关于“我”、“法”之本质,有两种截然不同的两种认识:一是迷态认识,二是悟态认识。唯识学认为迷态认识的“我”、“法”是无体随情假,悟态认识的“我”、“法”是有体施设假。按照唯识学的专门术语讲,“无体随情假”是遍计所执自性,而“有体施设假”则是依他起自性。唯识学的目的在于“转依”。而“依”有两种:一是迷悟依,二是染净依。真如为迷悟依,藏识为染净依。由二转依而证二胜果。二胜果即菩提与涅槃。菩提为能证之智,涅槃为所证之理。我们可以看到唯识学也是以二元性来展示认识关系的。
所谓唯识,其实就是认识关系的中道实相原理。主体性与客体性的存在事实是不可否定的,这是世间与圣教共许的,然而不同的是唯识学有与世间不共的认知,同时也有不共的定义。在某种意义上讲,世间学术对主体性与客体性的论断大多是本体论的独断,不具有可证实性,从知识角度上看是无效的。唯识学紧紧抓住了认识的主体性,以认识的绝对性为出发点,从而展开我人的认识图景结构,并由此揭示认识的过程、规律及实质。

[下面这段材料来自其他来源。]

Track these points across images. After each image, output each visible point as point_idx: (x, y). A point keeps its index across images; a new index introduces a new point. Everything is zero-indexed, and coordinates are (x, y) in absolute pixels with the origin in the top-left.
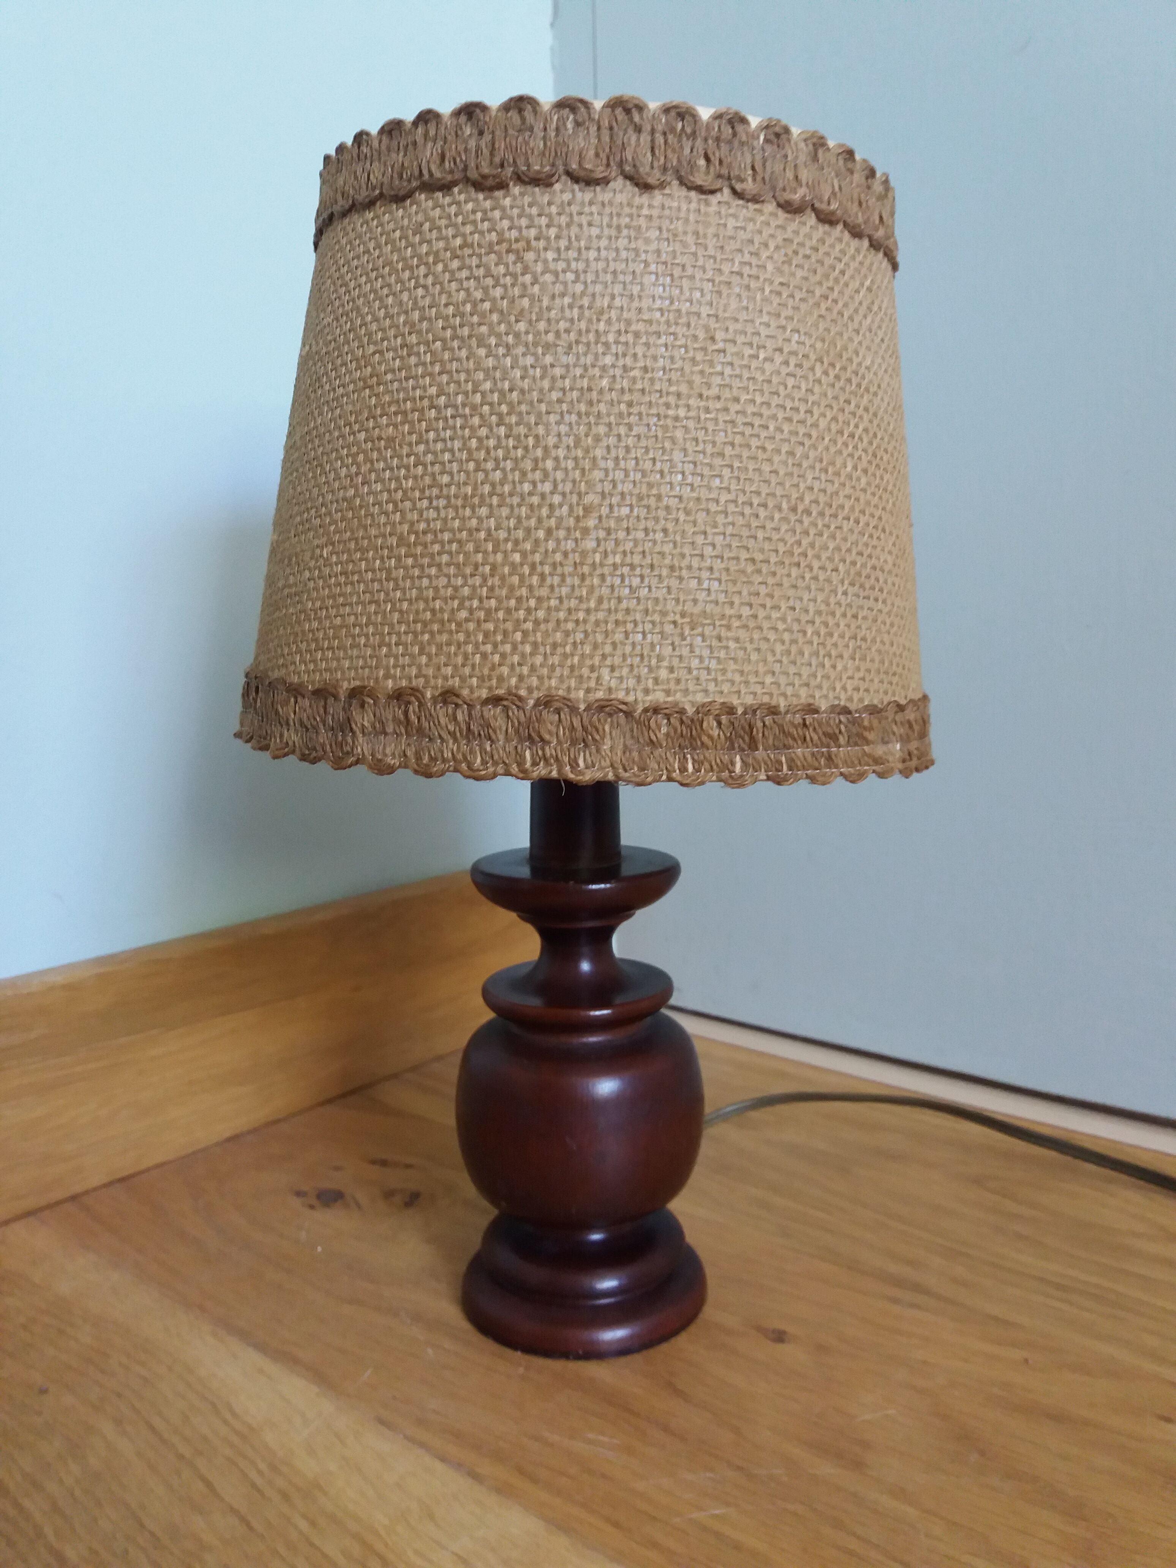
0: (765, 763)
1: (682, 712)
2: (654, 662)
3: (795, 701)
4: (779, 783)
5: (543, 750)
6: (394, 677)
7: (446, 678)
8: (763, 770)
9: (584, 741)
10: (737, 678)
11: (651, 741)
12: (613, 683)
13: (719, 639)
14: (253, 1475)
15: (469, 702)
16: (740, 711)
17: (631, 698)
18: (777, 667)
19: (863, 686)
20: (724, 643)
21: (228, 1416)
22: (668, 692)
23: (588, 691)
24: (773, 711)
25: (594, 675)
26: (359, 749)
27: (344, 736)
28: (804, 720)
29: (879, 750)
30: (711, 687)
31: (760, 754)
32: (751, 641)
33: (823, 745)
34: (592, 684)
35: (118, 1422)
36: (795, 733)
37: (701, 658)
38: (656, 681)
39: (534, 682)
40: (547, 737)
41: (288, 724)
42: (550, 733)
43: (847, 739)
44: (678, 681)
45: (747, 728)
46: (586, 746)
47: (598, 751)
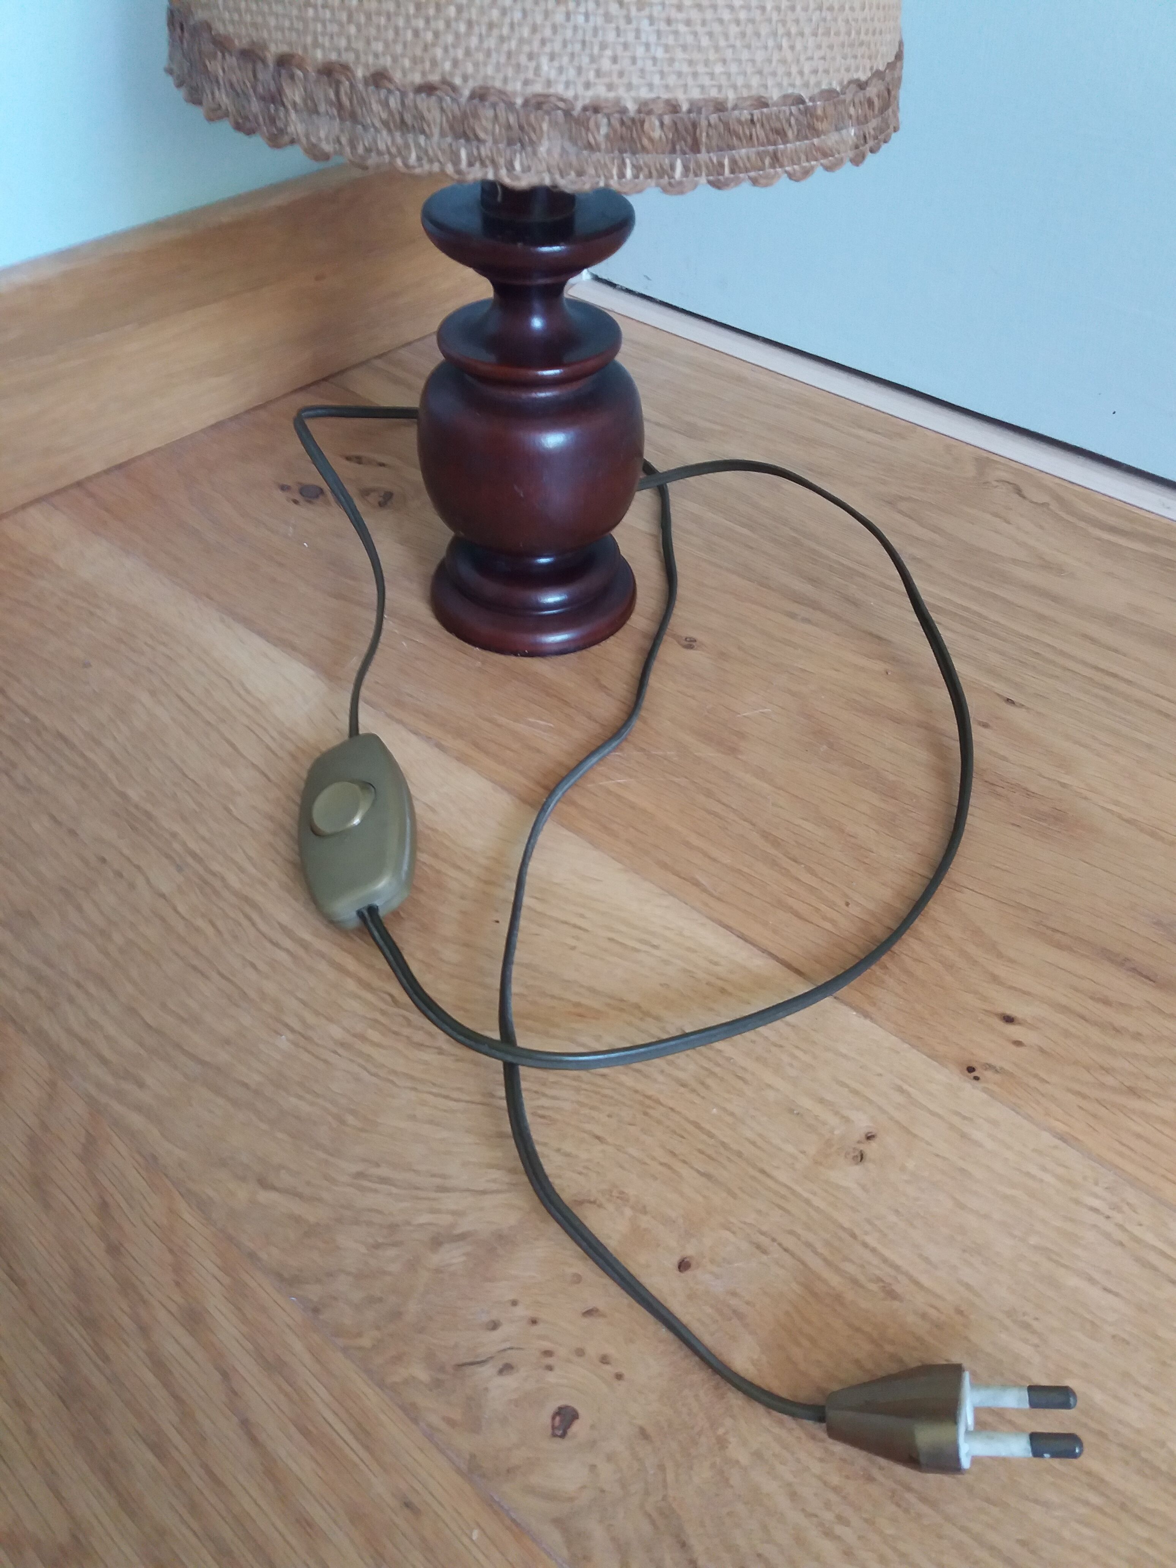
0: (707, 168)
1: (624, 111)
2: (596, 50)
3: (745, 93)
4: (719, 188)
5: (478, 149)
6: (323, 47)
7: (376, 56)
8: (704, 174)
9: (521, 141)
10: (685, 68)
11: (589, 143)
12: (553, 74)
13: (669, 22)
14: (267, 739)
15: (402, 89)
16: (685, 107)
17: (569, 94)
18: (729, 54)
19: (821, 65)
20: (673, 27)
21: (242, 692)
22: (610, 87)
23: (526, 83)
24: (720, 107)
25: (532, 64)
26: (293, 127)
27: (276, 110)
28: (752, 115)
29: (831, 140)
30: (656, 80)
31: (703, 156)
32: (704, 23)
33: (770, 143)
34: (530, 75)
35: (153, 693)
36: (741, 132)
37: (647, 46)
38: (598, 73)
39: (470, 69)
40: (482, 135)
41: (218, 82)
42: (485, 130)
43: (796, 133)
44: (621, 74)
45: (690, 127)
46: (523, 146)
47: (535, 153)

主体性与客体性在唯识学中具有双重意义,这取决于唯识学认识的实践性。由两种状态的心识结构,因此有主体性与客体性概念的双重意义。唯识学认识的实践性就是转识成智的有效操作性。在凡夫位的认识关系中,唯识学假施设了我(主体性)、法(客体性)来对治世间所恒执的我法实体。唯识学从认识论角度对世间恒执的我法实体进行了破斥,认为:世间所执我法是虚妄分别所计,当体无性。何以故?依经验实证,一切法无常,故无坚实不变的自性存在。于主体性上讲,我本无我,于客体性上讲,法本无法,所以世间所执之我法是“情有理无”的。无我无法岂不是断灭了吗?并非如此。唯识学依缘起理而施设依他起自性的我法二相,此之我法是认识关系中的功能作用,并非有一实体自性存在,故依此我法可现证二无我空性,并以此显现真如。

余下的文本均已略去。